Dans le milieu de la santé humaine, les médecins nous apprennent que : diagnostiquer exactement les symptômes d’une maladie d’un patient représente cinquante pour cent (50%) de son remède. La prescription et l’utilisation de médicament par le patient complètent juste le cinquante pour cent restant du traitement pour lui permettre de recouvrer sa santé. En d’autres termes, si le diagnostic est mal fait, alors, le médicament prescrit n’aura aucun effet sur la maladie, plutôt, cette dernière s’aggravera davantage jusqu’à ce que le patient s’éteint. Selon nous, cela est valable aussi pour le Lac-Tchad qui a une durée de vie limitée dans le temps comme toute autre créature ou objet. En effet, la population riveraine, les gouvernements des pays du bassin du Lac-Tchad et les différents experts scientifiques dans des divers domaines : géologues, hydrogéologues, géographes, topographes, environnementalistes, etc., observent avec amertume le rétrécissement rapide du Lac-Tchad. Dans très peu de temps, si ce phénomène n’est pas maitrisé, le Lac-Tchad disparaitra sans nul doute. Par conséquent, pour sauver le Lac-Tchad de cette disparition, on doit être en mesure de répondre avec exactitude, après un diagnostic approfondi, à la question suivante : de quoi souffre le Lac-Tchad ? Si cette condition est remplie, alors, sans risque de nous tromper, le Lac-Tchad sera sauvé.
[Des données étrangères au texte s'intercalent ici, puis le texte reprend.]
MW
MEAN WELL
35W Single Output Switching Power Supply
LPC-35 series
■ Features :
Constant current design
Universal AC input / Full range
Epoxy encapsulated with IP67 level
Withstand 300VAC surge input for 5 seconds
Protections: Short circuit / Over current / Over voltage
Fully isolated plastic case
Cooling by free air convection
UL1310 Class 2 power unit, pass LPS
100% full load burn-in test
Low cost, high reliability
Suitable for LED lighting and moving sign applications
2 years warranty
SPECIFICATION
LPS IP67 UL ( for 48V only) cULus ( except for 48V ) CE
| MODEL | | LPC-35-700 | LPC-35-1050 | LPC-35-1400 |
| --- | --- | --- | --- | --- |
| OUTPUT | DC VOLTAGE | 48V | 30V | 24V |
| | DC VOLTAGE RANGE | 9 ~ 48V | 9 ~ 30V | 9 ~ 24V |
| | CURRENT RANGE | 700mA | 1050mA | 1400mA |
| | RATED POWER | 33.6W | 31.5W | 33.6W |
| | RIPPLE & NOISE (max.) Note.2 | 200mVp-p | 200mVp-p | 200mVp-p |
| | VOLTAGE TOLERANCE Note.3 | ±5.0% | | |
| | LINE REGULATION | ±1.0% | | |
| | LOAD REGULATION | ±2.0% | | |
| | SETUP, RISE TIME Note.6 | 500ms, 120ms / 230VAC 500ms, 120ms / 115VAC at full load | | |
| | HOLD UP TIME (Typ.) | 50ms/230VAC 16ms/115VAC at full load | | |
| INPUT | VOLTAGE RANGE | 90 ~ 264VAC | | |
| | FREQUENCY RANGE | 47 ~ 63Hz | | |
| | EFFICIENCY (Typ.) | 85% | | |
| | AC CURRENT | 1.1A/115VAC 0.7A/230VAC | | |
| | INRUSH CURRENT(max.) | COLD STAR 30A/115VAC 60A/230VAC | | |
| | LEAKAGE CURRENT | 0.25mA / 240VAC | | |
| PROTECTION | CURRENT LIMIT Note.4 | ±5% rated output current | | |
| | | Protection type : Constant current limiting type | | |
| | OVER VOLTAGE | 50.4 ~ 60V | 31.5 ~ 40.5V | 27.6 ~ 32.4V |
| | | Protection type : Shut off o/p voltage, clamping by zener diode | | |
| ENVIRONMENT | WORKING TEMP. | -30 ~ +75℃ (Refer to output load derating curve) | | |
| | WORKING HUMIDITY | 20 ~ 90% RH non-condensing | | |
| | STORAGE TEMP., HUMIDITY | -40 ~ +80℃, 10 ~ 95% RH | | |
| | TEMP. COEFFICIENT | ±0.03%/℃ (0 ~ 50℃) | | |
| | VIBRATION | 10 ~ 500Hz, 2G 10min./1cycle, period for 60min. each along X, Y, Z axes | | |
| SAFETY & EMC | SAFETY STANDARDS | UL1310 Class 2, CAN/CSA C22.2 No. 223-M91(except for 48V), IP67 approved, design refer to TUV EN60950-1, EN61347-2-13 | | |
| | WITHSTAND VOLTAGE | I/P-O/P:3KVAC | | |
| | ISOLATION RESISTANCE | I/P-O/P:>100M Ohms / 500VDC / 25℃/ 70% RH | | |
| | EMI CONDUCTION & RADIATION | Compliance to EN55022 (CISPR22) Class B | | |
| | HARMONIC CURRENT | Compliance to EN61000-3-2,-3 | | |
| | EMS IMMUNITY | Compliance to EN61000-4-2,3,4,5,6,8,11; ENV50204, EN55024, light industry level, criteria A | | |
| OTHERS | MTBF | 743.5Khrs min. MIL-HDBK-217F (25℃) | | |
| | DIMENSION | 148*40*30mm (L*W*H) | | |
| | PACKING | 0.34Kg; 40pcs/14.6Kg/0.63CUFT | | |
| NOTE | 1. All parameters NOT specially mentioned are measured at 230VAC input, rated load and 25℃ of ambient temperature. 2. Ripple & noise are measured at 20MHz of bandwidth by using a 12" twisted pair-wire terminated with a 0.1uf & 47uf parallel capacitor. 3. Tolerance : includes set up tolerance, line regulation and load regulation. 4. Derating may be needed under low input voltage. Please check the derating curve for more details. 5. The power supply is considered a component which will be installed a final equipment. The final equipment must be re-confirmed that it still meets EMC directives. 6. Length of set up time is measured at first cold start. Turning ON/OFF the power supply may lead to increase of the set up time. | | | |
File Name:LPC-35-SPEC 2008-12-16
Mais, si les experts passent à côté dans leur diagnostic, alors, le Lac-Tchad aura le sort d’un patient dont la maladie est mal diagnostiquée.
Depuis plus de 30 ans, la disparition du Lac-Tchad qui préoccupait les communautés nationales et internationales était régulièrement annoncée par les médias, car la superficie de celui-ci a effectivement diminué de manière drastique, passant d’un état de grand lac à un petit lac en quelques décennies seulement. De telles fluctuations rapides sont déjà observées au cours des derniers siècles et sont liées à la forte variabilité climatique de l’Afrique tropicale, mais aussi d’autres facteurs que nous allons aborder plus en détail dans nos analyses.
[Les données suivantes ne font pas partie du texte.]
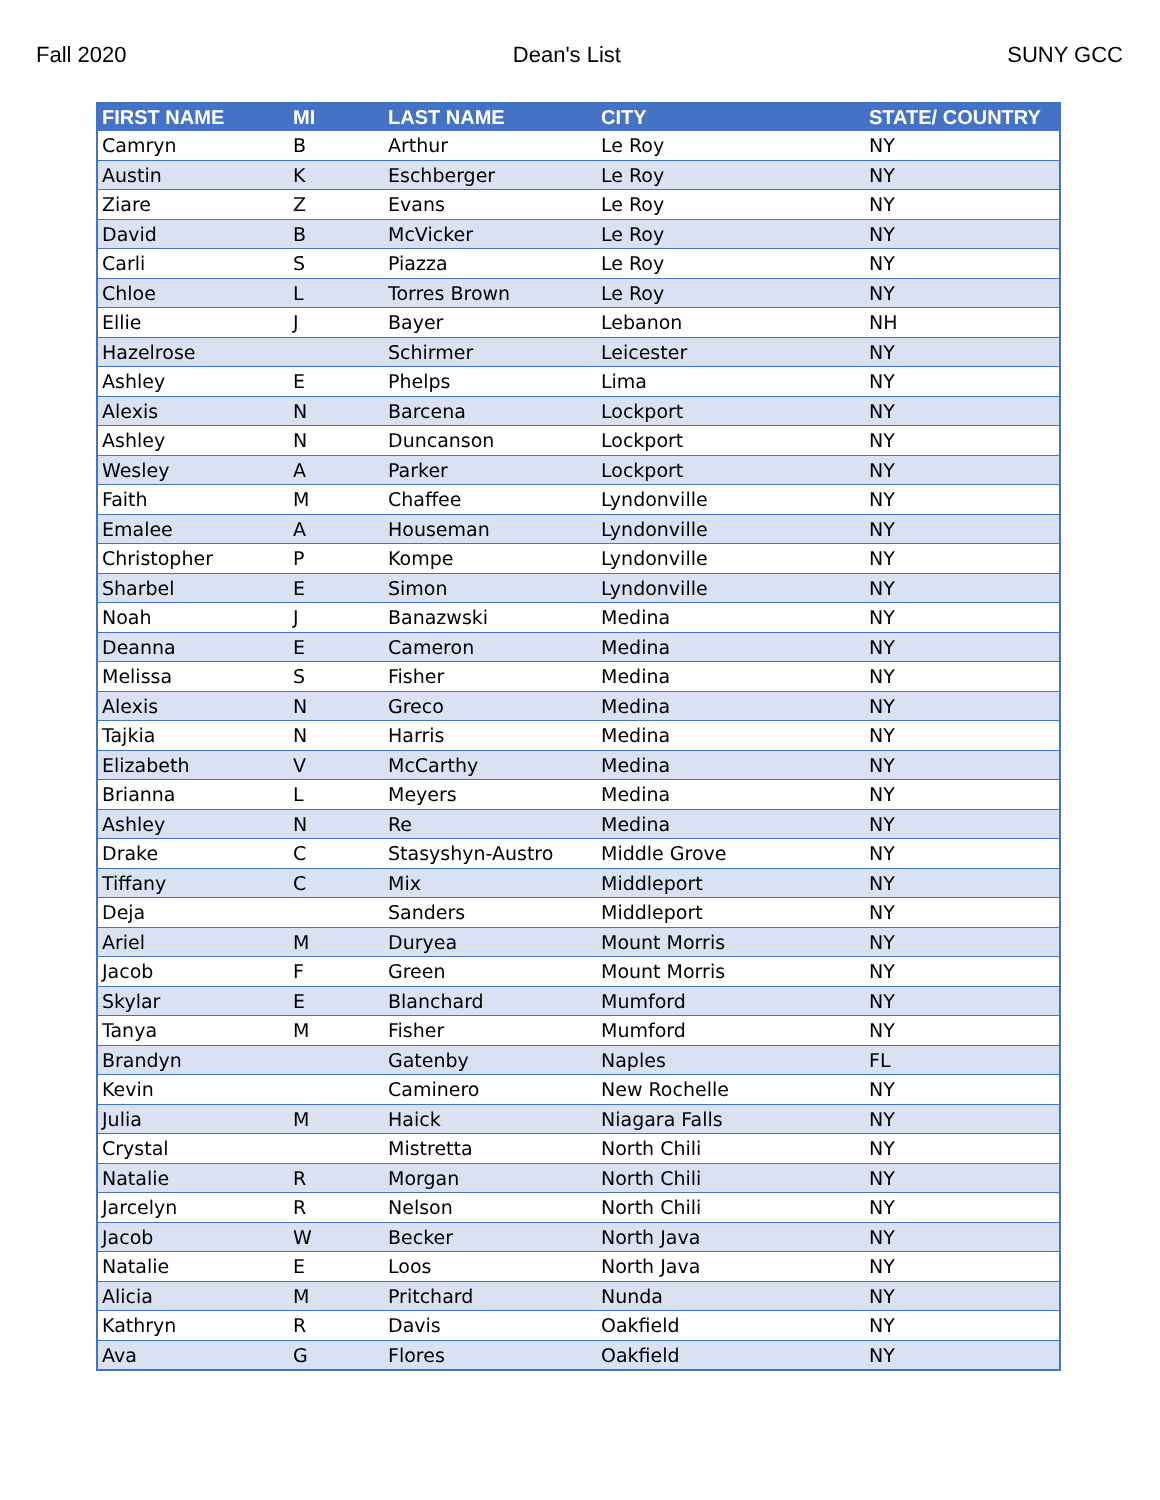Fall 2020 Dean's List SUNY GCC
| FIRST NAME | MI | LAST NAME | CITY | STATE/ COUNTRY |
| --- | --- | --- | --- | --- |
| Camryn | B | Arthur | Le Roy | NY |
| Austin | K | Eschberger | Le Roy | NY |
| Ziare | Z | Evans | Le Roy | NY |
| David | B | McVicker | Le Roy | NY |
| Carli | S | Piazza | Le Roy | NY |
| Chloe | L | Torres Brown | Le Roy | NY |
| Ellie | J | Bayer | Lebanon | NH |
| Hazelrose | | Schirmer | Leicester | NY |
| Ashley | E | Phelps | Lima | NY |
| Alexis | N | Barcena | Lockport | NY |
| Ashley | N | Duncanson | Lockport | NY |
| Wesley | A | Parker | Lockport | NY |
| Faith | M | Chaffee | Lyndonville | NY |
| Emalee | A | Houseman | Lyndonville | NY |
| Christopher | P | Kompe | Lyndonville | NY |
| Sharbel | E | Simon | Lyndonville | NY |
| Noah | J | Banazwski | Medina | NY |
| Deanna | E | Cameron | Medina | NY |
| Melissa | S | Fisher | Medina | NY |
| Alexis | N | Greco | Medina | NY |
| Tajkia | N | Harris | Medina | NY |
| Elizabeth | V | McCarthy | Medina | NY |
| Brianna | L | Meyers | Medina | NY |
| Ashley | N | Re | Medina | NY |
| Drake | C | Stasyshyn-Austro | Middle Grove | NY |
| Tiffany | C | Mix | Middleport | NY |
| Deja | | Sanders | Middleport | NY |
| Ariel | M | Duryea | Mount Morris | NY |
| Jacob | F | Green | Mount Morris | NY |
| Skylar | E | Blanchard | Mumford | NY |
| Tanya | M | Fisher | Mumford | NY |
| Brandyn | | Gatenby | Naples | FL |
| Kevin | | Caminero | New Rochelle | NY |
| Julia | M | Haick | Niagara Falls | NY |
| Crystal | | Mistretta | North Chili | NY |
| Natalie | R | Morgan | North Chili | NY |
| Jarcelyn | R | Nelson | North Chili | NY |
| Jacob | W | Becker | North Java | NY |
| Natalie | E | Loos | North Java | NY |
| Alicia | M | Pritchard | Nunda | NY |
| Kathryn | R | Davis | Oakfield | NY |
| Ava | G | Flores | Oakfield | NY |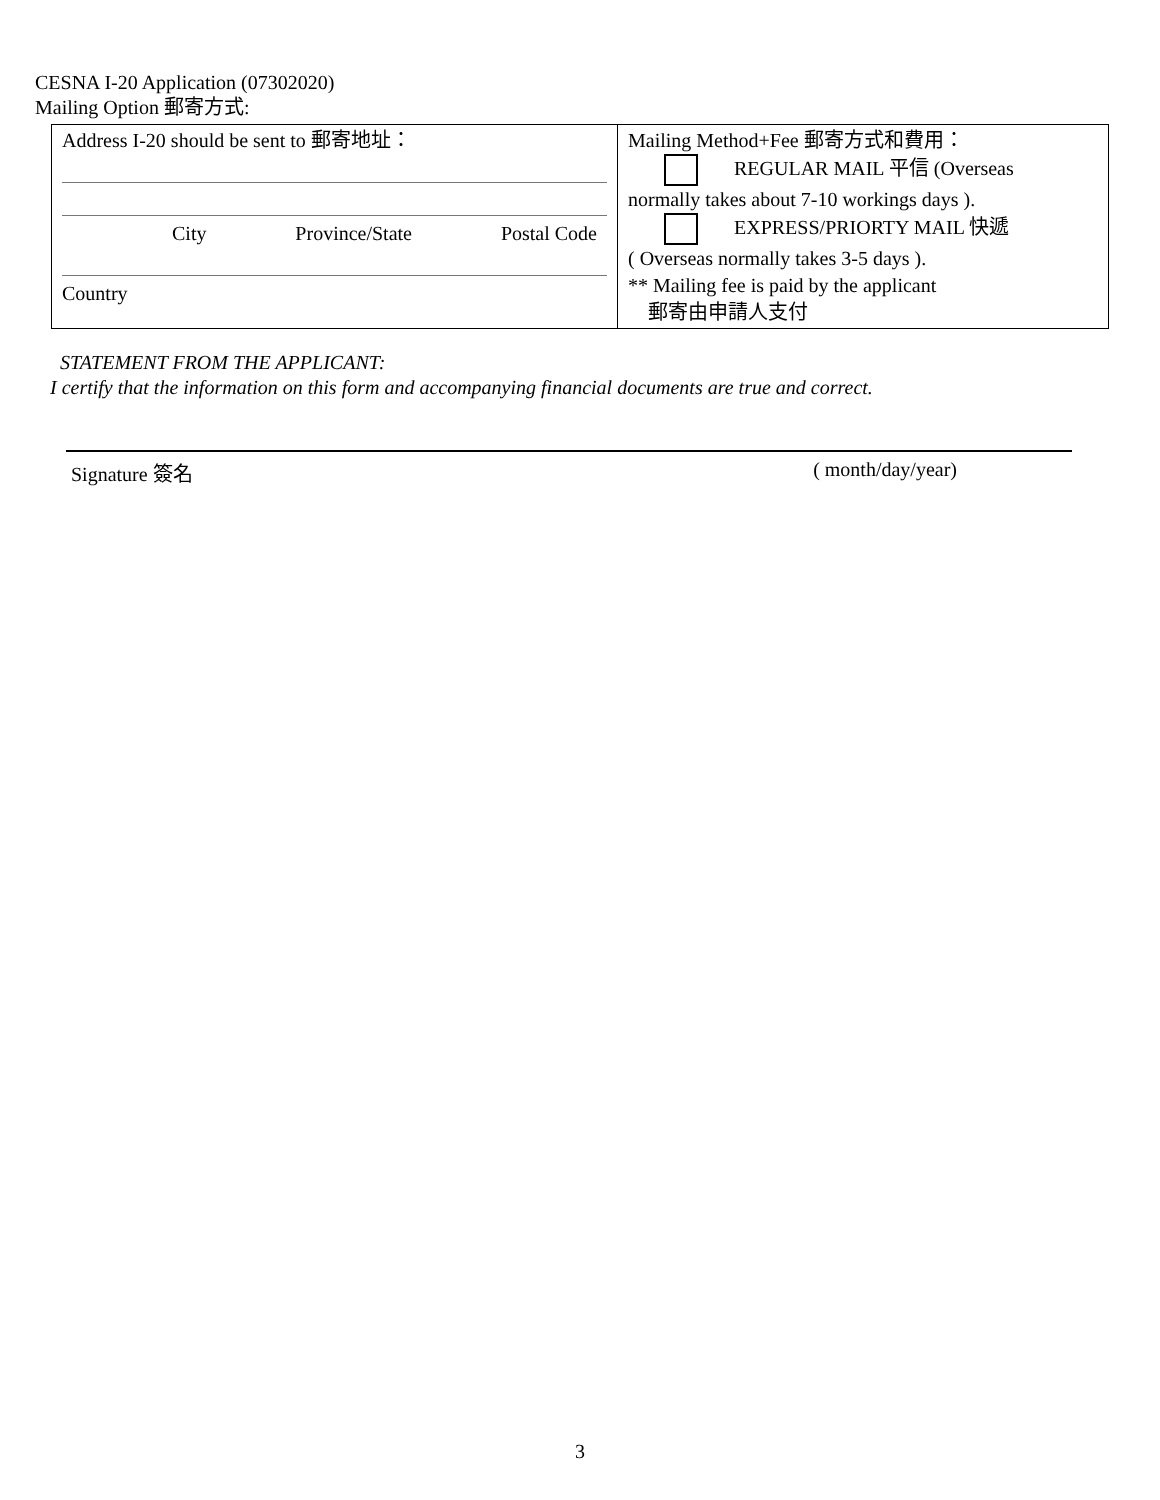CESNA I-20 Application (07302020)
Mailing Option 郵寄方式:
| Address I-20 should be sent to 郵寄地址： City Province/State Postal Code Country | Mailing Method+Fee 郵寄方式和費用： REGULAR MAIL 平信 (Overseas normally takes about 7-10 workings days ). EXPRESS/PRIORTY MAIL 快遞 ( Overseas normally takes 3-5 days ). ** Mailing fee is paid by the applicant 郵寄由申請人支付 |
STATEMENT FROM THE APPLICANT:
I certify that the information on this form and accompanying financial documents are true and correct.
Signature 簽名 ( month/day/year)
3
En 1989, lors d’une conférence organisée par l’Université d’Al-Ain aux Emirats Arabes Unis, Dr Farouk Albaz, Directeur du Centre de la Télédétection de l’Université de Boston aux Etats-Unis d’Amérique a annoncé que, selon les observations et les analyses des données des photo-aériennes prises par des satellites, le Lac-Tchad disparaitrait très prochainement. Il est allé très loin dans sa déclaration en donnant même une estimation précise : dans cinquante (50) ans.
En effet, au cours de ces dernières années, la superficie du Lac-Tchad est passée d’environ 25.000 km2 en 1973 à moins de 2.000 km2 dans les années 19901 (Figure-1). Ce bassin est situé en Afrique centrale entre les 6° et 24° N et les 8° et 24° E. Il demeure le quatrième lac en Afrique après les lacs Victoria, Tanganyika et Nyassa. Son approvisionnement en eau dépend essentiellement du fleuve Chari-Logone provenant du plateau d’Adamaoua qui fournit environ 95% des eaux au Lac-Tchad et qui draine la République centrafricaine, le Cameroun et le Tchad (Figure-2). Le fleuve Komadugu-Yobé et ses attributaires drainent le Nigéria et le Niger, et apporte au Lac-Tchad moins de 2.5% des ressources en eau2. Dans la plupart des régions du bassin, le climat est chaud et sec. C’est un climat à dominance sahélien à subdésertique, où des pluies de mousson décroissent du sud vers le nord : moins de 100 mm par an au Nord du Tchad, en Libye et en Algérie, à 1.500 mm par an au sud du bassin – au Tchad et en République centrafricaine. Il n’y a pas de nappe d’eau libre permanent dans la partie septentrionale du Lac-Tchad depuis les années soixante-dix. La cuvette sud est dominée par des bancs des sables et de vastes strates herbacées qui tendent à recouvrir ce qui reste des eaux libres3.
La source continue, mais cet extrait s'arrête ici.